Hier doet de descriptieve ethiek dus een beroep op de normatieve.
(beschrijving obv waarden)
ii. Kant: Normatieve ethiek beroep op beschrijving : naleven van beloften
(descriptief) om intuïtief morele betekenis hiervan te onderbouwen
(normatief).
3. Bespreek drie kenmerken van het morele oordeel.
a. Morele oordelen zijn betrokken op de handeling als object
i. Morele oordelen hebben prioritair betrekking op handelingen van
personen. Een persoon wordt in de meeste gevallen moreel ter
verantwoording geroepen voor zijn handelingen, ook al komen deze
handelingen uit gewoonte, onwetendheid of onder sociale druk.
Bepaalde sociale omstandigheden (zoals oorlog) of natuurlijke
gebeurtenissen (natuurramp) zorgen ervoor dat de persoon zijn
verantwoordelijkheid gedeeltelijk verliest. Een probleem hierbij is welke
verantwoordelijkheid een organisatie voor haar handelingen draagt. De
organisatie is geen subject dat zelf nadenkt, en heeft geen moreel
gevoel. Er wordt dan best naar de vertegenwoordigers van de
organisatie gekeken, maar die verantwoordelijkheid is enkel beperkt tot
de bevoegdheid waarover die persoon beschikt.
Examenvragen Ethiek 2
, b. Morele oordelen zijn categorisch
i. De morele oordelen staan los van onze behoeften. Als je bijvoorbeeld
honger hebt, en geld het middel is om het doel van eten te bereiken, is
dit géén moreel oordeel. Het is gewoon een middel-doel relatie, en heeft
geen betrekking tot de moraal. Dit zijn instrumentele of strategische
oordelen, die gemotiveerd worden door eigenbelang, behoeften en
wensen van de persoon. Maar bijvoorbeeld respect tonen naar andere
mensen wordt wel als moraal goed gezien, en is dus ook categorisch.

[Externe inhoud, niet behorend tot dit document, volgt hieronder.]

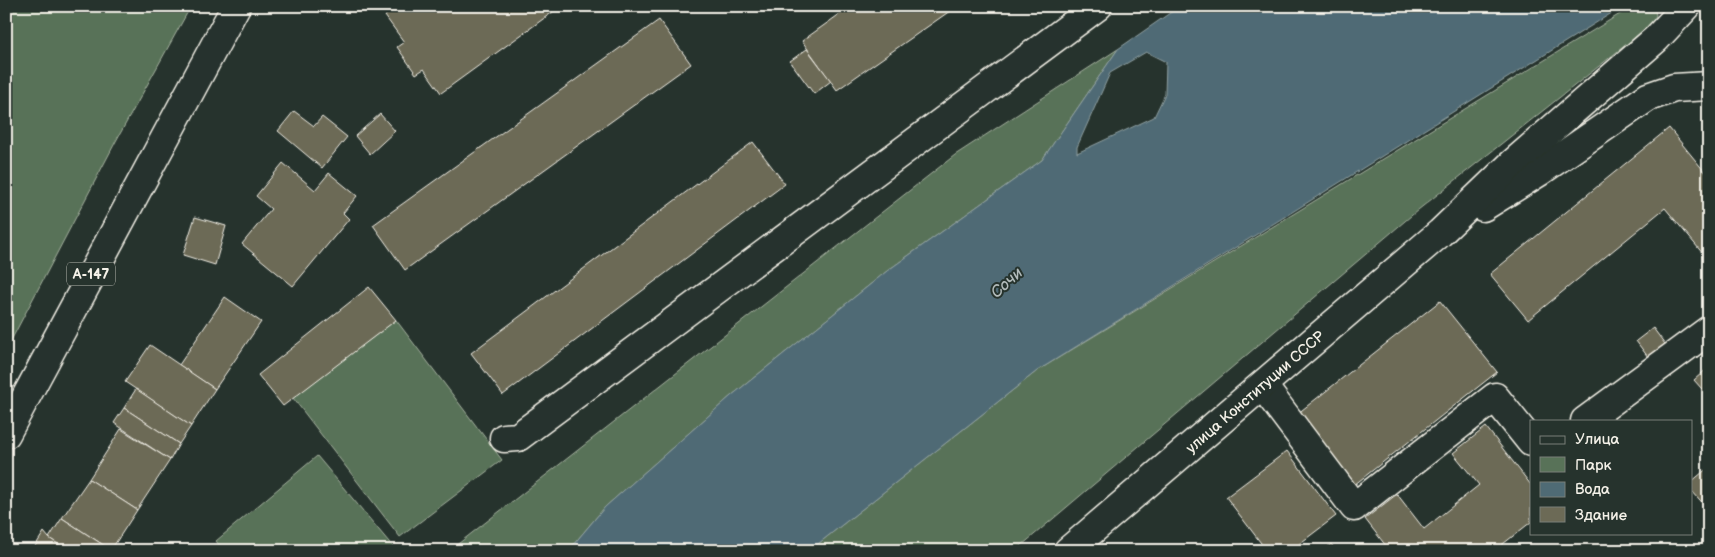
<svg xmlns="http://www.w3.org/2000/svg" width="1715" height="557" font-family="'Balsamiq Sans',sans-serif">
<rect width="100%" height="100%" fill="#26332d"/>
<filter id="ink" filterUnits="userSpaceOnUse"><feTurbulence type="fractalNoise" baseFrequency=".02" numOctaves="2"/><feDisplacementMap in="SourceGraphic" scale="10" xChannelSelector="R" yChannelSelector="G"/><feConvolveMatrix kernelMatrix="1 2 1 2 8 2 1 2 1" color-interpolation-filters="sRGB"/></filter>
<g filter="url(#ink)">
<g fill="#587258" stroke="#a6b2a0">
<polygon points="6,6 191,6 116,141 6,350"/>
<polygon points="1633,6 1654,6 1656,15 1652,24 1418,210 1015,551 809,551 1037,371"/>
<polygon points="1118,49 1042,160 887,271 731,396 605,507 568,551 449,551 955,155"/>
<polygon points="396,320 502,460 400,537 293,398"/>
<polygon points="317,456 394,548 391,551 224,551 216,541"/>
</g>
<path fill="#4f6b75" stroke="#91a1a3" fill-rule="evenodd" d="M 1180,6 L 1623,6 L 1037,371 L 809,551 L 568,551 L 605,507 L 731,396 L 887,271 L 1042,160 L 1118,49 ZM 1146,52 L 1166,62 L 1165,94 L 1154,117 L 1077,153 L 1077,147 L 1110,73 Z"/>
<g fill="#6c6a56" stroke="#f4f1e8">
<polygon points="399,6 561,6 441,93 424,69 416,74 397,47 404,42 385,16"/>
<polygon points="851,6 957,6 837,90 802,41"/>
<polygon points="659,20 691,64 405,270 373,225"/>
<polygon points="807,49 831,81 814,94 790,61"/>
<polygon points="294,111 314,126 322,117 347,137 322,168 278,131"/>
<polygon points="380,114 395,131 370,154 355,136"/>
<polygon points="1669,128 1709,177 1709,261 1665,208 1528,320 1490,274"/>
<polygon points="753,142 785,184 503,395 471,353"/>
<polygon points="283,163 315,190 329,173 357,196 343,213 349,219 293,286 242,244 271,209 256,196"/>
<polygon points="195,217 226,226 215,265 183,255"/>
<polygon points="369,287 396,320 283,406 258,375"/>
<polygon points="225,297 261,322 215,389 179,365"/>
<polygon points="1440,301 1497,372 1354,485 1297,414"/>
<polygon points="1653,328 1671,352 1654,365 1636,341"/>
<polygon points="150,345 215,389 191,426 125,382"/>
<polygon points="1709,367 1709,397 1694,380"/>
<polygon points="136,389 191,426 179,444 124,408"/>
<polygon points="124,408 179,444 170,460 114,423"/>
<polygon points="1486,427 1531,485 1531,522 1494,551 1390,551 1365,519 1397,494 1424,529 1479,485 1453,453"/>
<polygon points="121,429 170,460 137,510 89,479"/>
<polygon points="1287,451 1336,516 1290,551 1267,551 1226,497"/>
<polygon points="1709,467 1709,510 1691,490 1691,482"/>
<polygon points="89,479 137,510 111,550 62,518"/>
<polygon points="62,518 111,550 68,551 49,538"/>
<polygon points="44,532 49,538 68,551 32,551"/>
<polygon points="1331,544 1337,551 1323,551"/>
</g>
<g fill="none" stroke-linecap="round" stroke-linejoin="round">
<defs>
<g id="minor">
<polyline points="1263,386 1354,507 1495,397 1531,442"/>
<polyline points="1585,421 1709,330"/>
<polyline points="504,438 518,437 1098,6"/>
</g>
<g id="major">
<polyline points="1483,207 1539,172 1648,97 1674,88 1709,86"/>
<polyline points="6,434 236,6"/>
<polyline points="1068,551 1440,233 1513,163 1656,39 1687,6"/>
</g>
</defs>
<use href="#minor" stroke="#f4f1e8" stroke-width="31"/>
<use href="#major" stroke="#f4f1e8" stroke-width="31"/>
<use href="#minor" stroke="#26332d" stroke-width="28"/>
<use href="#major" stroke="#26332d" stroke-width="28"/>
</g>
</g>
<g text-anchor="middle" stroke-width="4" stroke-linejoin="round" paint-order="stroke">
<rect fill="#26332d" stroke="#b6b8b0" stroke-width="1" x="67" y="262.5" width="48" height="23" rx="4"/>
<g font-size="14" font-weight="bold" fill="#f4f1e8">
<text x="91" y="279">А-147</text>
</g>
<g font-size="15" fill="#f4f1e8" stroke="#26332d">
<text transform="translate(1255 392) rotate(-41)" y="5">улица Конституции СССР</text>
</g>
<g font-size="16" font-style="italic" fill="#b2bbba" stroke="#26332d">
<text transform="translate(1006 282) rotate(-42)" y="6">Сочи</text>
</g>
</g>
<rect width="1715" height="557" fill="none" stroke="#26332d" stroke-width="25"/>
<rect x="12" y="12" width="1690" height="532" fill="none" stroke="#f4f1e8" stroke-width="2" filter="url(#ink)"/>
<rect x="1530" y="420" width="162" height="115" fill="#26332d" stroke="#787f78"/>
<rect x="1540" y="436" width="25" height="8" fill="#26332d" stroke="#787f78"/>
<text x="1575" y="444" font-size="15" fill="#f4f1e8">Улица</text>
<rect x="1540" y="457" width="25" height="15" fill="#587258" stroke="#787f78"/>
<text x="1575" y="470" font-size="15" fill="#f4f1e8">Парк</text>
<rect x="1540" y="482" width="25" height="15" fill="#4f6b75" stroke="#787f78"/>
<text x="1575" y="494" font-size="15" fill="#f4f1e8">Вода</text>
<rect x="1540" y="507" width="25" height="15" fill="#6c6a56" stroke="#787f78"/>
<text x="1575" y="520" font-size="15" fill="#f4f1e8">Здание</text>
</svg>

c. Morele oordelen zijn algemeen geldig
i. Morele oordelen drukken meer uit dan subjectieve meningen, ze doen
een beroep op redelijke beginselen die door zowel de gemeenschap als
alle leden ervan aanvaard worden. De oordelen zelf moeten echter een
voorwerp van discussie kunnen zijn. Individuen hebben het recht om
morele oordelen te nuanceren, bekritiseren of verwerpen. De persoon is
dus belangrijk bij het autoriseren van morele oordelen. De beginselen
waarop hij zich beroept zijn echter voor alle leden van een
gemeenschap aanvaard. Het algemeen geldige karakter van morele
beginselen wordt door de hele gemeenschap geautoriseerd.
4. Bij de bespreking van de kenmerken van moreel oordelen hebben we aandacht
besteed aan twee vormen van tegenstrijdigheid tussen morele normen. Kan je
dit uitleggen aan de hand van de voorbeelden uit de cursus?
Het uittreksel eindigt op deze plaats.